Edward Monaghan helps individuals and families find focus.
By Tammy Marashlian
The Santa Clarita Signal
Staying focused, learning to respect others and becoming more effective are a few of the skills that youngsters struggle to understand as they grow up.
But Edward Monaghan believes these lessons can be learned at a faster rate through his unique method of martial arts and fitness – designed to improve the minds of kids.
By applying his experience in movement-based awareness training on children and adults and martial arts training, Monaghan hopes to help adolescents of all kinds with all sorts of learning backgrounds at Ekata, his newly opened martial arts center in Valencia.
The Techniques
Monaghan believes he has developed a special martial arts education based on research and experience. The lessons taught at Ekata are comprised of Monaghan’s Movement-Based Awareness Training, elements of Jeet Kune Do, a style of martial arts, and Qigong, which focus on breath and movement practices.
In addition, the classes teach awareness training as a result of the various sensory exercises practiced at the studio and the components of eastern meditation.
One example of an auditory awareness exercise is clicking a series of sticks to “develop auditory acuity,” as Monaghan explains.
With exercises like that, Monaghan said, “You’re training the neurotransmission pathways to tighten up.”
The more drills that are practiced, the more a person focuses on an external stimulus that comes into the body.
Another type of drill focuses on visual acuity, where a student will track a series of lit dots on a screen. Similar to the auditory skills, Monaghan said a person is increasing their focusing abilities.
As a result, Monaghan said a child will perform better in school.
“The child is learning to listen better,” he said.
Learning Disabilities
Monaghan’s techniques are also applicable to children with Attention Deficit Hyperactivity Disorder and Attention Deficit Disorder.
Highlighting that the problem with children facing the two disorders is their lack of ability to remain focused. Monaghan believes that anything that will elongate children’s attention span, like his special blend of martial arts, will train the youngsters to train their minds.
However, Monaghan said he teaches children to not necessarily overcome their obstacles with learning difficulties, but to understand how to adapt to their environment, given their situation.
He finds that it is better to “be able to recognize your own strengths and learn to make the best of what you’ve got.”
By understanding how to use strengths, Monaghan said martial arts can become an alternative or another type of treatment for addressing any learning issues.
Knowing that students with the two attention disorders learn differently, Monaghan offers private lessons for youngsters that have learning difficulties.
A Family Affair
Monaghan’s lessons are not just limited to kids, as he also offers classes for adults, and even entire families.
“There are so many adults that are over-stressed,” he said.

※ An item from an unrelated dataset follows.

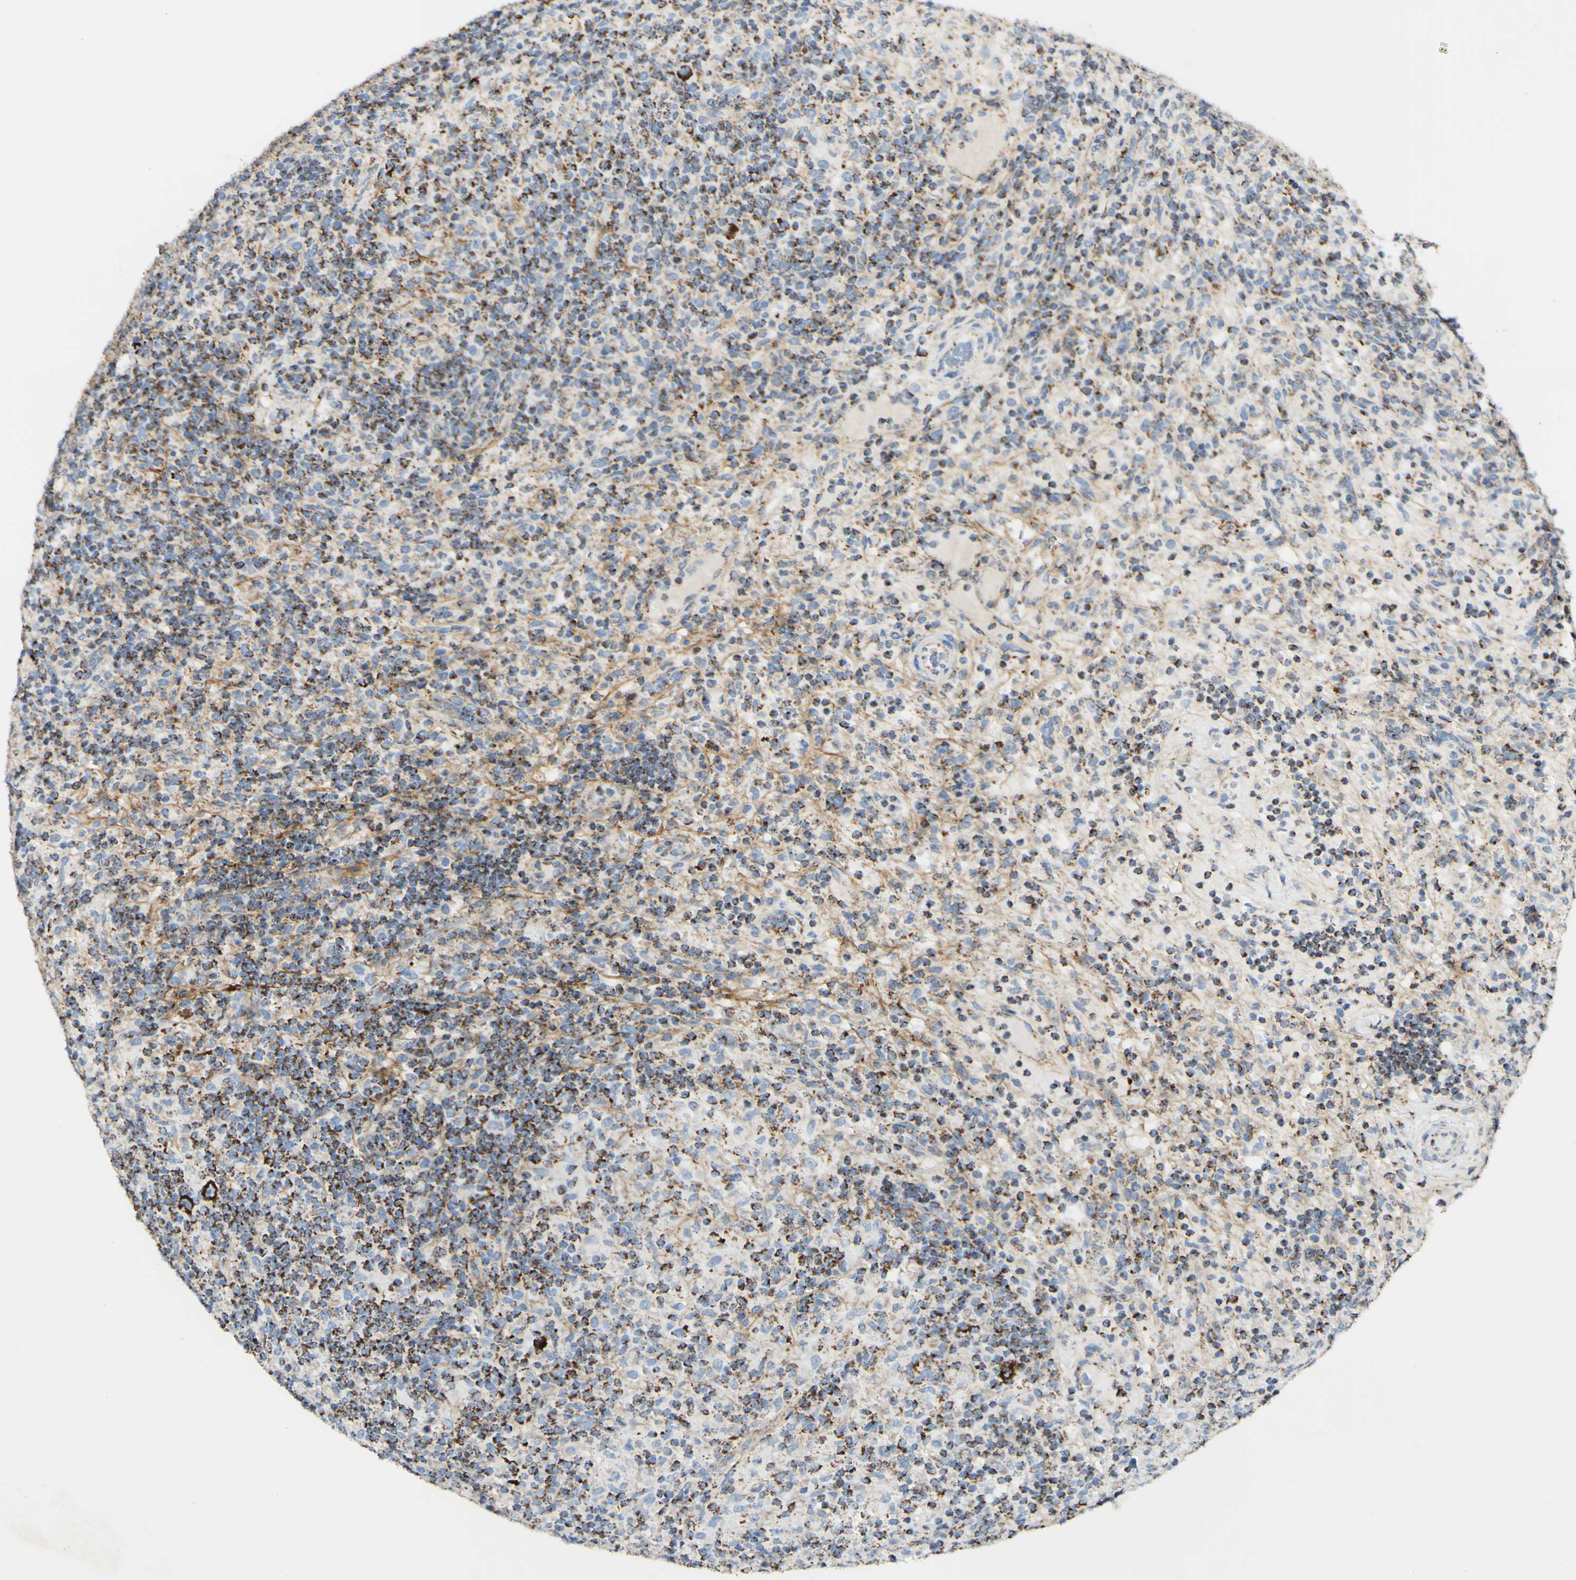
{"staining": {"intensity": "moderate", "quantity": ">75%", "location": "cytoplasmic/membranous"}, "tissue": "lymphoma", "cell_type": "Tumor cells", "image_type": "cancer", "snomed": [{"axis": "morphology", "description": "Hodgkin's disease, NOS"}, {"axis": "topography", "description": "Lymph node"}], "caption": "This image shows lymphoma stained with immunohistochemistry (IHC) to label a protein in brown. The cytoplasmic/membranous of tumor cells show moderate positivity for the protein. Nuclei are counter-stained blue.", "gene": "OXCT1", "patient": {"sex": "male", "age": 70}}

Some adults looking to get in shape don’t always feel comfortable in the gym. Or, as Monaghan is finding, some of his clients want to learn a style of exercise that has meaning.
“It’s not about bashing around things,” he said about martial arts. “It goes on a deeper level with the philosophy.”
Monaghan said he is finding that many of his adult students are striving to find something beneficial through their exercise program that will alleviate stress.
In other instances, adults are being pulled to the classes through their children, who are already enrolled at Ekata.
Currently, Monaghan explained that he has about five or six entire families enrolled in his classes, something he did not anticipate.
The Instructor
Monaghan is no stranger to understanding martial arts. The head instructor of Ekata has 30 years of experience with the art and holds a black belt.
He has a background with overseeing similar types of centers, as he managed the corporate gym facility for Salick Health Care Inc. in the ’90s. He also launched a boutique health club in Beverly Hills, named The Boulevard Health Club, before launching his own martial arts school, Combative Arts Academy.
Monaghan has also trained a handful of celebrities, including Val Kilmer, Mira Sorvino, Rachel Hunter and John Malkovitch.
He is currently a professor at UCLA’s school of theater, where he teaches courses in applied movement, physiology, eastern philosophy and combat for stage and film.
The Growing Research
The style of martial arts taught by Monaghan comes as part of a growing body of research that focuses on the positive effects of martial arts and its core teachings.
Monaghan initially got involved with understanding alternative methods to medications after his son was diagnosed with Tourette Syndrome. Not ready to have his child take prescription pills to alleviate the symptoms, he turned to acupuncture and soon noticed a change in his son’s condition.
Although Monaghan is unable to fully pinpoint acupuncture as the reason for his son’s improvement, as there are many variables that contribute to a disorder, he believes the alternative form of medicine played a major role.
As a result of his new-found understanding of martial arts, he found other areas of research that focus on the use of meditation for children with ADHD.
Monaghan is currently combining research from UCLA’s Mindful Awareness Research Center and UC Irvine’s Laboratory for Mind/Body Signaling and Energy Research to understand the effects of movement based awareness training as a way to aid the cognitive learning skills among children and adults diagnosed with Attention Deficit Hyperactivity Disorder and Attention Deficient Disorder.